§ **Data to process**:

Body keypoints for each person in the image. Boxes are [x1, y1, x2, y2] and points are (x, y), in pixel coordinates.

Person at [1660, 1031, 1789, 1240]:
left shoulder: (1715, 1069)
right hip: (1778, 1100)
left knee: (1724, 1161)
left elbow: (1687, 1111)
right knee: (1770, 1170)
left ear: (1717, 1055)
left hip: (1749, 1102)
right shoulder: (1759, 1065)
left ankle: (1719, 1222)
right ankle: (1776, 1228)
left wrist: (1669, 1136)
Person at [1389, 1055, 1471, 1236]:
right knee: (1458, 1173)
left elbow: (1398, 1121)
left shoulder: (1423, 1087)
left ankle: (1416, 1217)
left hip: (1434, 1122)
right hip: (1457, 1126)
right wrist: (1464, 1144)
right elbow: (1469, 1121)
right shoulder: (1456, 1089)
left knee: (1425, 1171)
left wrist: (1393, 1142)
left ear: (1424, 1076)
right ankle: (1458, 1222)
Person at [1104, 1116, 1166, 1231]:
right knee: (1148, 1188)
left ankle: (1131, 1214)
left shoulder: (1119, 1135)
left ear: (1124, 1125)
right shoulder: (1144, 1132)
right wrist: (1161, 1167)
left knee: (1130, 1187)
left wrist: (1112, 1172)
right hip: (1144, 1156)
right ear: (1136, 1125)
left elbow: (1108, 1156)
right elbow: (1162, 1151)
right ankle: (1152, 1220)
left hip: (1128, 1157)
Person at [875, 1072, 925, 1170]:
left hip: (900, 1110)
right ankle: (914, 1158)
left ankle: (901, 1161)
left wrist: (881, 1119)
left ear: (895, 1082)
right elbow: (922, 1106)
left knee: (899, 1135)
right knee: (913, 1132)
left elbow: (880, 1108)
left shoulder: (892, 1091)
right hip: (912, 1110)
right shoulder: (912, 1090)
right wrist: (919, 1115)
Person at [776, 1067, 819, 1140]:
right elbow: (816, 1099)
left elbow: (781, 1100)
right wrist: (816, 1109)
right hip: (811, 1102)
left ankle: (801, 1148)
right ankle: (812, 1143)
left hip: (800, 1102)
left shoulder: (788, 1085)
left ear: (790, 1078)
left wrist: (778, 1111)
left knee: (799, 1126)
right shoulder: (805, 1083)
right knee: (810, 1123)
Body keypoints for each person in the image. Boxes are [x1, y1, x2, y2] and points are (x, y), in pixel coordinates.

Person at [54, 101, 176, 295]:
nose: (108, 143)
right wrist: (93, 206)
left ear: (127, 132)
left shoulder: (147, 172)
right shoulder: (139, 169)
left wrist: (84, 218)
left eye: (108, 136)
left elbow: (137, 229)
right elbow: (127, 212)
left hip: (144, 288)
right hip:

§ **Aim of the task**:
Please filter the entries for the word "wrist" and copy the lines that have it.

§ **Response**:
left wrist: (1669, 1136)
right wrist: (1464, 1144)
left wrist: (1393, 1142)
right wrist: (1161, 1167)
left wrist: (1112, 1172)
left wrist: (881, 1119)
right wrist: (919, 1115)
right wrist: (816, 1109)
left wrist: (778, 1111)
right wrist: (93, 206)
left wrist: (84, 218)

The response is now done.